What the task asks -
Transcribe the following entries letter for letter, without the pictures.

Task inputs -
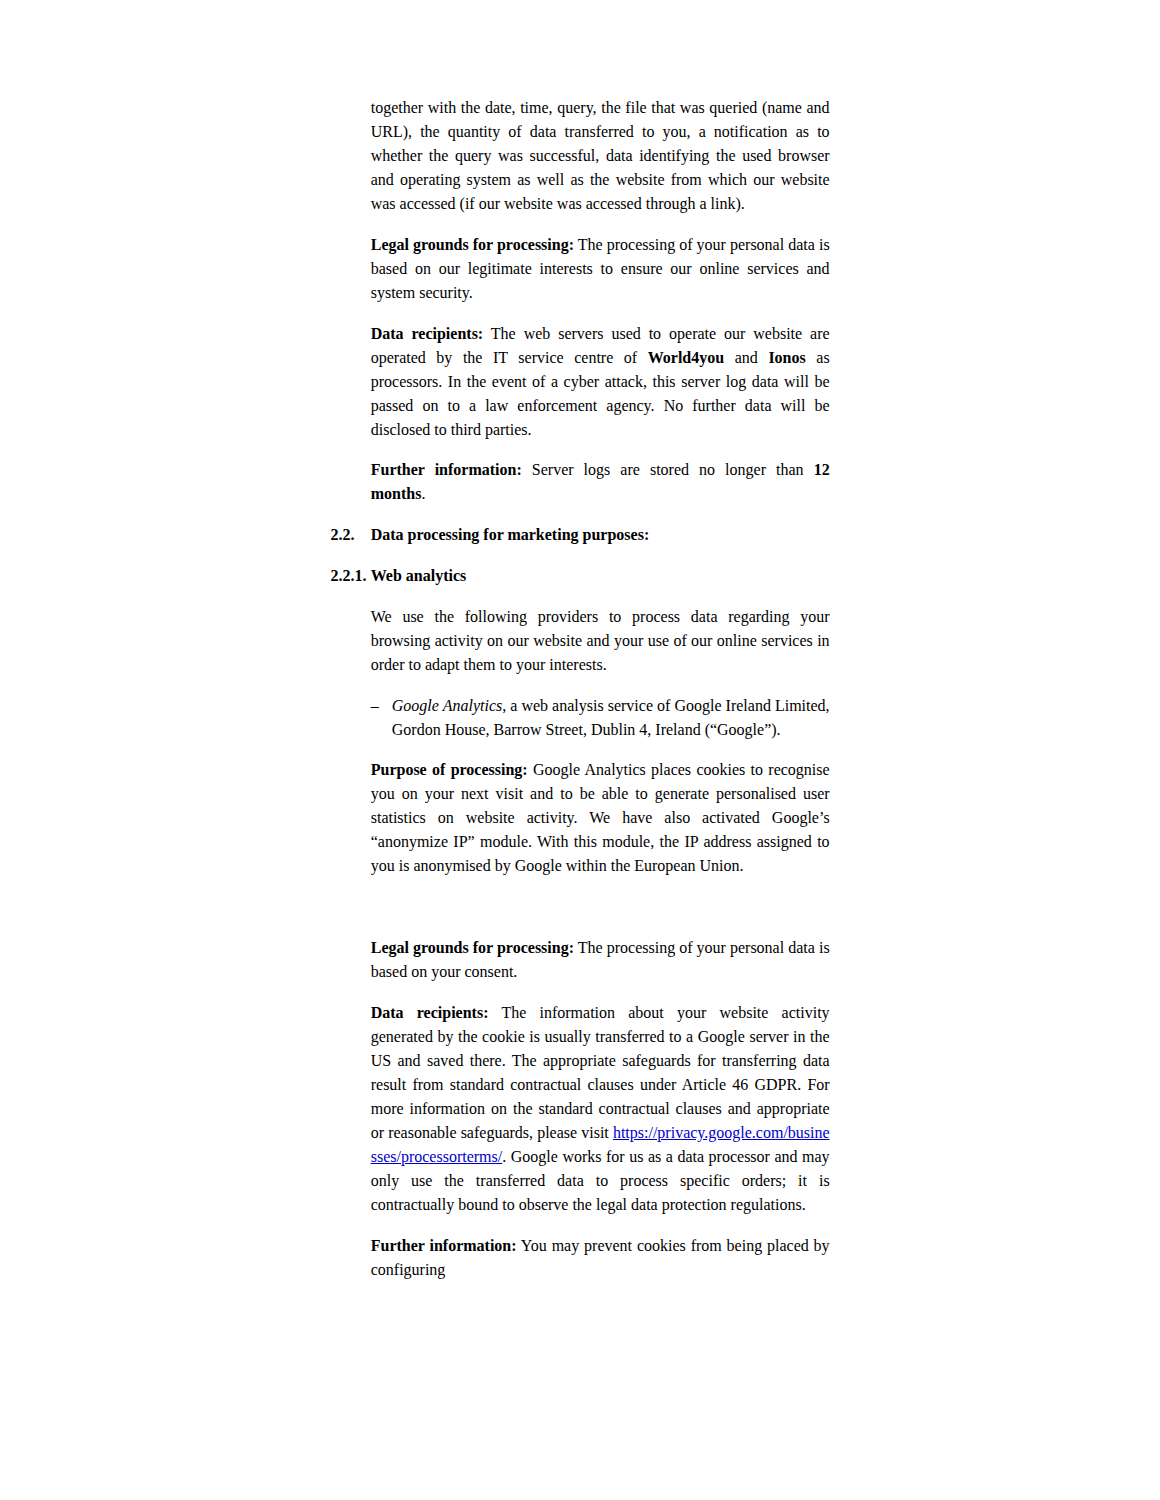together with the date, time, query, the file that was queried (name and URL), the quantity of data transferred to you, a notification as to whether the query was successful, data identifying the used browser and operating system as well as the website from which our website was accessed (if our website was accessed through a link).
Legal grounds for processing: The processing of your personal data is based on our legitimate interests to ensure our online services and system security.
Data recipients: The web servers used to operate our website are operated by the IT service centre of World4you and Ionos as processors. In the event of a cyber attack, this server log data will be passed on to a law enforcement agency. No further data will be disclosed to third parties.
Further information: Server logs are stored no longer than 12 months.
2.2.
Data processing for marketing purposes:
2.2.1.
Web analytics
We use the following providers to process data regarding your browsing activity on our website and your use of our online services in order to adapt them to your interests.
–
Google Analytics, a web analysis service of Google Ireland Limited, Gordon House, Barrow Street, Dublin 4, Ireland (“Google”).
Purpose of processing: Google Analytics places cookies to recognise you on your next visit and to be able to generate personalised user statistics on website activity. We have also activated Google’s “anonymize IP” module. With this module, the IP address assigned to you is anonymised by Google within the European Union.
Legal grounds for processing: The processing of your personal data is based on your consent.
Data recipients: The information about your website activity generated by the cookie is usually transferred to a Google server in the US and saved there. The appropriate safeguards for transferring data result from standard contractual clauses under Article 46 GDPR. For more information on the standard contractual clauses and appropriate or reasonable safeguards, please visit https://privacy.google.com/businesses/processorterms/. Google works for us as a data processor and may only use the transferred data to process specific orders; it is contractually bound to observe the legal data protection regulations.
Further information: You may prevent cookies from being placed by configuring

Result -
together with the date, time, query, the file that was queried (name and URL), the quantity of data transferred to you, a notification as to whether the query was successful, data identifying the used browser and operating system as well as the website from which our website was accessed (if our website was accessed through a link).
Legal grounds for processing: The processing of your personal data is based on our legitimate interests to ensure our online services and system security.
Data recipients: The web servers used to operate our website are operated by the IT service centre of World4you and Ionos as processors. In the event of a cyber attack, this server log data will be passed on to a law enforcement agency. No further data will be disclosed to third parties.
Further information: Server logs are stored no longer than 12 months.
2.2.
Data processing for marketing purposes:
2.2.1.
Web analytics
We use the following providers to process data regarding your browsing activity on our website and your use of our online services in order to adapt them to your interests.
–
Google Analytics, a web analysis service of Google Ireland Limited, Gordon House, Barrow Street, Dublin 4, Ireland (“Google”).
Purpose of processing: Google Analytics places cookies to recognise you on your next visit and to be able to generate personalised user statistics on website activity. We have also activated Google’s “anonymize IP” module. With this module, the IP address assigned to you is anonymised by Google within the European Union.
Legal grounds for processing: The processing of your personal data is based on your consent.
Data recipients: The information about your website activity generated by the cookie is usually transferred to a Google server in the US and saved there. The appropriate safeguards for transferring data result from standard contractual clauses under Article 46 GDPR. For more information on the standard contractual clauses and appropriate or reasonable safeguards, please visit https://privacy.google.com/businesses/processorterms/. Google works for us as a data processor and may only use the transferred data to process specific orders; it is contractually bound to observe the legal data protection regulations.
Further information: You may prevent cookies from being placed by configuring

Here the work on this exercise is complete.